Why file transfer speeds of small vs large files could be different
Applies to
- ONTAP 9
- Data ONTAP operating in 7-Mode
Answer
- With all major operating systems, attempting to read or write large numbers of small files results in a large amount of O/S system overhead.
- This is because more time is spent at the O/S level performing find(), open(), and close() operations on each and every file the client is processing.
- Example: It takes almost a second just to find and open the file in SMB2, with the below metadata calls to find the parent folder, sub folder, locate if the file exists, then open (SMB2 Create call) the file, close the file, open it again, then finally read the file.

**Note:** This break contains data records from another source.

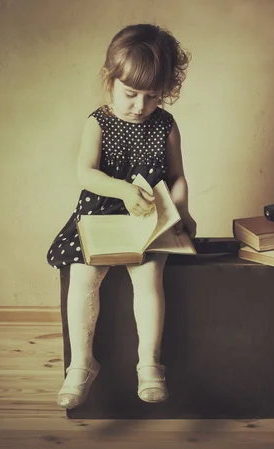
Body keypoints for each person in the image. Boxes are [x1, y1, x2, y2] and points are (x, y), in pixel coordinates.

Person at [46, 23, 196, 409]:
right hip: (101, 212)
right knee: (83, 277)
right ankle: (81, 365)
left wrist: (181, 211)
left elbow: (177, 176)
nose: (140, 106)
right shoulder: (98, 121)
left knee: (149, 278)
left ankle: (149, 363)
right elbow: (85, 172)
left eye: (152, 96)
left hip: (148, 218)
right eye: (130, 94)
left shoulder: (164, 125)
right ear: (109, 80)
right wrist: (123, 190)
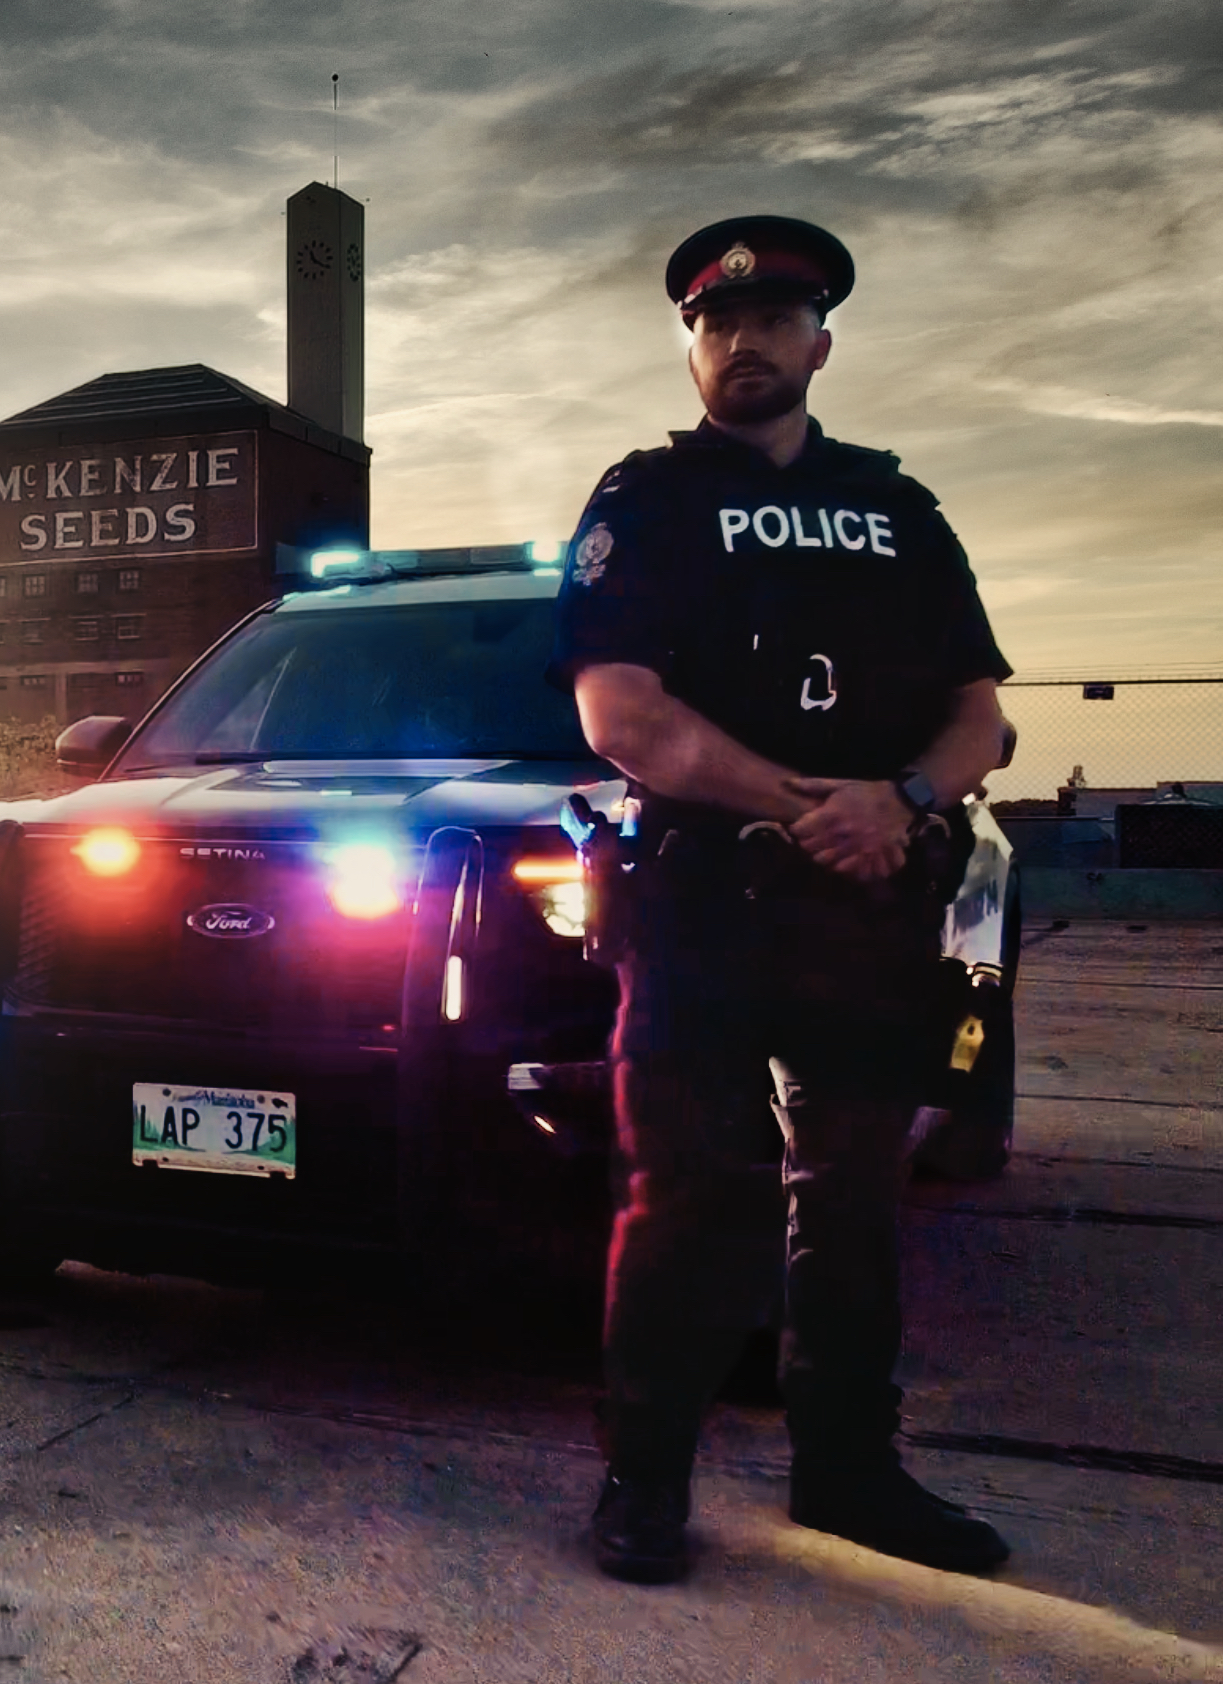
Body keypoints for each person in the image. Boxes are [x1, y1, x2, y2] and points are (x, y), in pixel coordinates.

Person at [550, 215, 1016, 1585]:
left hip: (865, 914)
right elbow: (621, 716)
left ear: (820, 343)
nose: (741, 340)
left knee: (856, 1197)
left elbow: (978, 717)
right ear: (690, 346)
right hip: (701, 905)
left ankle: (850, 1473)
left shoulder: (896, 509)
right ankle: (644, 1478)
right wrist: (817, 806)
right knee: (681, 1200)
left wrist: (904, 802)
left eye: (772, 318)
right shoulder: (645, 499)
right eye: (714, 322)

- SMB2/3 has more metadata workload than NFS.
- Linux clients also can cache some attributes to avoid needless other I/O calls.
- Additional delays can occur as security hardware/software scans each file on the network between the client and ONTAP, or at the client level.
- A large file can quickly be transferred as it is a contiguous operation, and can take advantage of the following features:
- nConnect on NFS
- 64kB to 1 MB rsize/wsize mount options for NFS.
- SMB3 Large MTU: not the same as jumbo frames, this feature enables 1 MB read/write operation size.
- SMB3 Multi-channel: this allows parallel TCP streams to transfer the file across more logical connections at the TCP level.
- TCP Congestion Windows: TCP has sliding window sizes into the megabytes since Windows Vista days (mid 2000s) and allow large file transfers to utilize more bandwidth of a single TCP stream.
- These features do not apply to small files, as they generally can fit on one TCP stream and are smaller than the default read or write size (typically 64k).
- The metadata calls are not parallelized but processed serially.
Additional Information
- Microsoft knowledge base going over slow write performance for small files.
- Also network based NAS file systems will be slower than SAN based or locally attached storage in this scenario.